Somehow, I must have drifted off because I wake suddenly to an electronic click as our cell door opens. Women are outside, jostling in the corridor.

‘What’s going on?’ asks my cellmate.

A guard comes marching up. ‘Join the bathroom queue, ladies, or you’ll miss the boat. There’ll be a bell for breakfast soon and if you’re late, you’ll get a strike.’

‘You’ll hit us?’ Quickly, I step back.

‘Not that kind of strike. A black mark. Three and you lose visiting privileges.’

Everyone else seems to have a sponge bag. ‘Didn’t your lawyer tell you to bring toiletries to prison before your hearing?’ the guard asks.

I shake my head.

‘You can order one, but it will take time. Now get a move on.’

The lukewarm shower water dribbles. Thoughts whirl round my head. How are the girls going to manage at home? Will the law allow them to live on their own?

My lawyer said he’d send me paperwork so that I could give the girls access to the joint account that Gerald set up for ‘housekeeping’. Of course, we left everything to each other in our separate wills. But can a murderer’s wife inherit from her victim?

I feel too sick to eat but force myself to swallow a piece of cold toast. A woman with a shaved head and flame tattoos down both sides of her neck sits opposite, watching my every move. ‘You’re new, aren’t you?’

I nod.

‘What are you in for?’

‘They say I killed my husband.’

This woman doesn’t seem shocked like my cellmate.

‘And did you?’

‘I didn’t mean to.’

‘Hah! Sure, you didn’t. My name’s Chris, by the way. Let me get you a cup of tea.’

Gratefully, I cup my hands around the chipped mug. My hands are still cold from the shower. I take a sip. The warmth is comforting. When I finish, Chris and the other women roll around, laughing.

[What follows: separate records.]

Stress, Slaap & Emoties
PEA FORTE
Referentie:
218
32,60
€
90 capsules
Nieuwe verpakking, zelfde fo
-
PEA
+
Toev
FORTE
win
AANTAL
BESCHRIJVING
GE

‘Liked your tampon tea, did you?’ one sniggers.

Have I heard her right? ‘What do you mean?’

‘It’s Chris’s present. She does it to all the new girls. She carries a used tampon in her pocket and dips it in before giving it to you.’

They’ve got to be joking, haven’t they?

‘Did you do the same to me?’ whispers my cellmate.

They grin and both of us retch.

‘And don’t think about telling the guards,’ Chris hisses. ‘There are more of us than you and, trust me, this is nothing compared to some of the things we can do. You’ll see.’